The process in plain English
An applicant submits a loan request. The system runs automated credit and affordability checks. Low-risk applications are auto-approved; borderline ones go to a human underwriter to approve, refer or decline; high-risk ones are declined automatically. Approved loans are disbursed and the applicant is notified at every outcome.
Steps and their BPMN elements
| Step | BPMN element | Lane |
|---|---|---|
| Application submitted | Message start event | Applicant |
| Run credit & affordability checks | Service task | System |
| Risk band? | Exclusive gateway | System |
| Underwrite application | User task | Underwriter |
| Underwriting decision | Exclusive gateway | Underwriter |
| Disburse funds | Service task | Operations |
| Notify approval | Send task | Operations |
| Notify decline | Send task | Operations |
| Loan disbursed | End event | — |
| Application declined | End event | — |
Key modelling points
- Two gateways: an automated risk band split, then an underwriting decision — keep them separate.

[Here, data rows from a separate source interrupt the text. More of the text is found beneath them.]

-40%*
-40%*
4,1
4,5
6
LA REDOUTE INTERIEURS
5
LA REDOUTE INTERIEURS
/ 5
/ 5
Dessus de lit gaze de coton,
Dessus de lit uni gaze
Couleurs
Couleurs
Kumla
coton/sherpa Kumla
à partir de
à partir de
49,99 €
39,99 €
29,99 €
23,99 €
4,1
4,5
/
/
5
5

- Automated steps are service tasks; the human review is a user task (using the right task type matters here).
- Multiple end events make the three outcomes explicit — better than one vague ending.

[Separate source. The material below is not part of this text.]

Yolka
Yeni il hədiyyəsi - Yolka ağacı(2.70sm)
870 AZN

Generate your own loan process diagram
Describe your credit rules and decision tiers to BPMN Studio for an editable BPMN 2.0 diagram you can export for a workflow engine. More templates · common mistakes.
Frequently asked questions
How do you model a loan application process in BPMN?
Use a message start event (application submitted), service tasks for automated credit checks, a user task for underwriting, and exclusive gateways for the risk decision (approve, refer, decline). Approved applications continue to a disbursement task; declined ones end with a notification.